**What is needed:**
Can you render the material below as a Markdown table with the columns "No." and "Line," one row per line, skipping blank lines and leaving the pictures out?
##### Data section
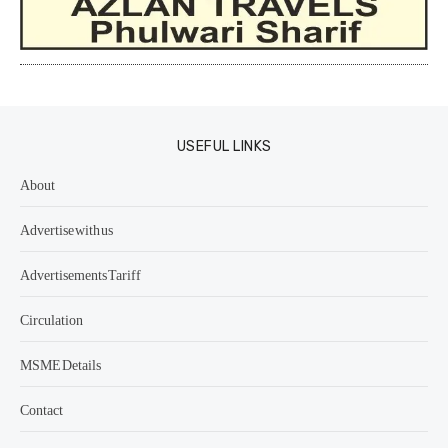
USEFUL LINKS
About
Advertise with us
Advertisements Tariff
Circulation
MSME Details
Contact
##########
**Reply:**
| No. | Line |
|---|---|
| 1 | USEFUL LINKS |
| 2 | About |
| 3 | Advertise with us |
| 4 | Advertisements Tariff |
| 5 | Circulation |
| 6 | MSME Details |
| 7 | Contact |